SAN FRANCISCO- With building values now down approximately 50% from their peak, tenants should be negotiating lease terms that ensure building owners are passing along their savings. This is the advice of Studley, a New York City-based brokerage firm that represents only tenants.

“Tenants should negotiate lease terms that require landlords to seek property tax reductions and, if successful, to pass through savings, particularly in the case of anchor or sole tenants,” according to the company’s preliminary fourth quarter report. “Additionally, while many gross leases contain provisions whereby the tenant is responsible for increases over base year expenses, tenants should seek the benefit of decreases as well. Owners of more than 1,000 commercial properties in San Francisco have asked the Office of the Assessor-Recorder to have their property taxes reduced this year, based on lower building values.”

As previously reported on GlobeSt.com, Brookfield Properties has foreclosed on 333 Bush St., while Morgan Stanley, one of San Francisco’s largest landlords, is preparing to give back to its lender five major downtown office properties. Due to the short-term debt that was used to purchase over 60% of the commercial office buildings in San Francisco between 2006 and 2008, Studley believes more properties “are bound” to follow a similar path.
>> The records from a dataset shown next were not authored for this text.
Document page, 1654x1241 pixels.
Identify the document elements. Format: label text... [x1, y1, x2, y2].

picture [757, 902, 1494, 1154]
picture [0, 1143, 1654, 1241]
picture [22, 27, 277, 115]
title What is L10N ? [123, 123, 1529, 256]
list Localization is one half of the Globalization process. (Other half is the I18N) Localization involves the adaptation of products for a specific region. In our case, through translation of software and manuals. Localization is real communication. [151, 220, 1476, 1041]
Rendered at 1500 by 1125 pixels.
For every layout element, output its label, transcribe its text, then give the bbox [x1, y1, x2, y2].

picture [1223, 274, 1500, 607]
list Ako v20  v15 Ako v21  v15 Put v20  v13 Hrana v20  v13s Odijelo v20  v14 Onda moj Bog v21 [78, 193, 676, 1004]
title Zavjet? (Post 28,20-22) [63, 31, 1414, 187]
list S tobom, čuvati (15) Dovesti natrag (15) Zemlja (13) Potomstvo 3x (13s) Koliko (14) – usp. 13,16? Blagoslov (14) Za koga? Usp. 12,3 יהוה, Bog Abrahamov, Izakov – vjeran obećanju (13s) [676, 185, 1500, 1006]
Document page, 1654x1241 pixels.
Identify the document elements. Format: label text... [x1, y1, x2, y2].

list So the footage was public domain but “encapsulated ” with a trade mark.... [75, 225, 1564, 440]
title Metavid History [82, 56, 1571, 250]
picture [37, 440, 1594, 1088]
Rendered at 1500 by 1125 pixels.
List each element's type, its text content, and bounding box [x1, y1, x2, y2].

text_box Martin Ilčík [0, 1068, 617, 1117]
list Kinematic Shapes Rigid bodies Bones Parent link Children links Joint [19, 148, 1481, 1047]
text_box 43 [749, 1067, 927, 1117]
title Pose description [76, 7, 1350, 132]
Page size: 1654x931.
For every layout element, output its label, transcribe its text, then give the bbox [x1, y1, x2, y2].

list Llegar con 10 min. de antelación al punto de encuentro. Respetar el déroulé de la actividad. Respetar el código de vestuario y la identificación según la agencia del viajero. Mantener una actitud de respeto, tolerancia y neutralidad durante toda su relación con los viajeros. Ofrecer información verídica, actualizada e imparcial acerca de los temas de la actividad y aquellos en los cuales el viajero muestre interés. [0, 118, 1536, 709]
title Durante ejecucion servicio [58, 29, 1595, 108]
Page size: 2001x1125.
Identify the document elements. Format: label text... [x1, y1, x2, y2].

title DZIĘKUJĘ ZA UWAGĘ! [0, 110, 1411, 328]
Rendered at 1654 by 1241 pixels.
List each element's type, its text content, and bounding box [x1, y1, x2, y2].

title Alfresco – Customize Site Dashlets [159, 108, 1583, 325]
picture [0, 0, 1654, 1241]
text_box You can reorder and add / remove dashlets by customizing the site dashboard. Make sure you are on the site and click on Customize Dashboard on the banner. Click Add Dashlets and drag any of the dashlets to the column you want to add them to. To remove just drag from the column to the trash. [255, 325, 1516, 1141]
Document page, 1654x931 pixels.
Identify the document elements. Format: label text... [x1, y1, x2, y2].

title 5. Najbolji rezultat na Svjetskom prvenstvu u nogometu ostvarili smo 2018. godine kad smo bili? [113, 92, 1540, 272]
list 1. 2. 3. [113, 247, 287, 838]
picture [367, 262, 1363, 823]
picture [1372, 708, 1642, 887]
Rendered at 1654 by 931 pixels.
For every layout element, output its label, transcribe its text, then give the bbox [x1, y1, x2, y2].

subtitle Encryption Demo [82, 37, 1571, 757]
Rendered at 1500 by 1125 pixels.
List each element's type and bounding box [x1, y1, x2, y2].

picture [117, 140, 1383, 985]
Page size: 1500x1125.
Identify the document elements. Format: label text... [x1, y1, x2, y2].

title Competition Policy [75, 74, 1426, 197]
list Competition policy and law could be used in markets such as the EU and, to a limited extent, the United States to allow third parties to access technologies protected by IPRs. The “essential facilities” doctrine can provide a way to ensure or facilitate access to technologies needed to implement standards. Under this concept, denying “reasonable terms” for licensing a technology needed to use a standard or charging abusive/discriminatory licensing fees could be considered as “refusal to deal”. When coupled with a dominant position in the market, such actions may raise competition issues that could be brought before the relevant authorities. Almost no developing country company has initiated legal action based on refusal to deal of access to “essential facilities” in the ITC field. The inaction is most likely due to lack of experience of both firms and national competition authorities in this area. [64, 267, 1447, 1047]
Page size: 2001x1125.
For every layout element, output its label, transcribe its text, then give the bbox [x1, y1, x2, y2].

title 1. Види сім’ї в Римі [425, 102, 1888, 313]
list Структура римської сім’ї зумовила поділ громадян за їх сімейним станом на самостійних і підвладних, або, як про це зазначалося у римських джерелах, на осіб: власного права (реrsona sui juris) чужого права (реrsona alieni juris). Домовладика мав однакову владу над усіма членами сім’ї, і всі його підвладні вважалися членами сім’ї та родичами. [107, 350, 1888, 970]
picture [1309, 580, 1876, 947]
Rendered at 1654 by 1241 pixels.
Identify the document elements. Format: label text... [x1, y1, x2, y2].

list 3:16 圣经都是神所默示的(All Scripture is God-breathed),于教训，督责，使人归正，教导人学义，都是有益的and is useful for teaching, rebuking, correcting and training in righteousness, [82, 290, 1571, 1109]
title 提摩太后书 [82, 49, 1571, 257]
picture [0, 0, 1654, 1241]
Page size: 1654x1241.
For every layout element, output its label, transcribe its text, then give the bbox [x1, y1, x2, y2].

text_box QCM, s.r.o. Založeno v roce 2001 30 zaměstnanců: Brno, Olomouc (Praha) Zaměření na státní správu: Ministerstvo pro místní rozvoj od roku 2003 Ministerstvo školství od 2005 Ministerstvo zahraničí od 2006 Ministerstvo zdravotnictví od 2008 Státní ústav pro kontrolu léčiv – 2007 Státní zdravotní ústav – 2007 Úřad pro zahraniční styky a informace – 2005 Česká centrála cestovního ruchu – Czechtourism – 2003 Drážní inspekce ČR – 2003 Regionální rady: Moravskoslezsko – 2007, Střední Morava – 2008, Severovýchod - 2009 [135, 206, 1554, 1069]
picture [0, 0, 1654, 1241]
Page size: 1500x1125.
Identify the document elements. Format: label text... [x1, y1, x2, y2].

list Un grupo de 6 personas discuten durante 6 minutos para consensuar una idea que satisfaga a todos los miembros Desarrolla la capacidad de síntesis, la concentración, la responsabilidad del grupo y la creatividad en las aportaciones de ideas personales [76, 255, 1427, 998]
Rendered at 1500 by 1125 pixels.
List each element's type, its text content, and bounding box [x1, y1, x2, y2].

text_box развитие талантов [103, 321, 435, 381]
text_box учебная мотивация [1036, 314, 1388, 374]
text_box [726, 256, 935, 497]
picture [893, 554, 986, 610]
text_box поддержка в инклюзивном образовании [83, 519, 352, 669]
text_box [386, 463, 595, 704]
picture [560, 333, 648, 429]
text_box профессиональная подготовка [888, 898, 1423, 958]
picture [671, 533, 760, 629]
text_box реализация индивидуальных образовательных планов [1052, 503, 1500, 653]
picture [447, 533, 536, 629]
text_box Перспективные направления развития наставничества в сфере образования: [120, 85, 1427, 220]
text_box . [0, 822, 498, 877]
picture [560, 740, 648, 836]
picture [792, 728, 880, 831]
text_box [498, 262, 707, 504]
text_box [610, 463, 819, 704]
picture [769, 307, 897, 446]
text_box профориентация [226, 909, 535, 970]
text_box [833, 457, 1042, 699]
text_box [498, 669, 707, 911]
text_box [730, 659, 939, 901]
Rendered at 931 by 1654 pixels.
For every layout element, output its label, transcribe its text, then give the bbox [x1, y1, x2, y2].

“Available space will continue to hit the market in 2010 as companies downsize and renew at smaller footprints, adding to the 20% of inventory that is already available,” Studley predicts. “Rental rates will soften and tenant leverage in lease negotiations will remain considerable as buildings transition back to lenders or are sold to new owners at a lower cost basis.”

While leasing rebounded somewhat during the fourth quarter, Studley says overall leasing activity on a trailing four-quarter basis totaled 4.4 million square feet. That is 26% below the previous year and far below the market’s 10-year historical average of 7.8 million square feet.

San Francisco’s overall availability rate, now 20%, fell by 20 basis points quarter-over-quarter but is 340 basis points higher on a year-over-year basis. The class A availability rate, 17.6%, declined by 80 basis points for the quarter. The number of available large contiguous blocks of space (50,000 square feet or more) rose to 50, compared to 45 last quarter, and 38 last year, according to Studley.

Asking rents have retreated to 2006 rates, according to Studley. The overall asking rent averaged $28.95, down 3% from the third quarter and 15.7% from the fourth quarter of 2008. The class A asking rent, at $29.89, is down 3.4% from the third quarter and down 17.8% from the fourth quarter of 2008.

Studley says rental rates and occupancy will decline in 2010. Forecasted employment gains and economic recovery will set the stage for a comeback in the local real estate market in 2011, it says.

A recent study by Jones Lang LaSalle, which represents both tenants and owners, says while the local office market produced 1.3 million square feet of negative net absorption in 2009, the city’s top 50 buildings posted positive net absorption over the second half of the year, albeit nominal, as tenants took advantage of poor market conditions for owners to upgrade their office space without increasing their occupancy costs.

Colliers International, which also represents both owners and tenants, said earlier this month that sublease office availabilities here have been on the decline and now stand at 2.25 million square feet, 61% (1.37 million square feet) of it currently vacant and about one-fifth of it expiring over the next 12 months. The total has been declining since August, when it peaked at 2.72 million square feet. To date this year, 1.8 million square feet of space has been listed for sublease, with about 40% of it coming to market already vacant.

“There definitely appears to be more demand for it, especially shorter-term subleases on the part of the tech sector,” Marty Melbardis, a first vice president with Colliers who represents both tenants and building owners, tells GlobeSt.com. “They are looking for great economics, but they prefer the two- to three-year term, or even less in some cases, because it fits their business model, which typically call for rapid growth.”

There are currently 308 sublease office listings in the market. The average sublease size is 7.316 square feet. The average term is 33 months and the average time listed is approximately nine months (260 days). About 20% of the total sublease listings (63) and about 20% of the sublease space (473,023 square feet) is tied to leases expiring within the next 12 months.

“As these leases being marketed for sublease expire and go direct, it could cause more distress for owners but it could also help stabilize the market from a rental rate standpoint,” Melbardis says. “You’re no longer going to have those $12- to $18-per-square-foot sublease asking rates being averaged in and the rate on that space instantly goes to $30 per square foot.”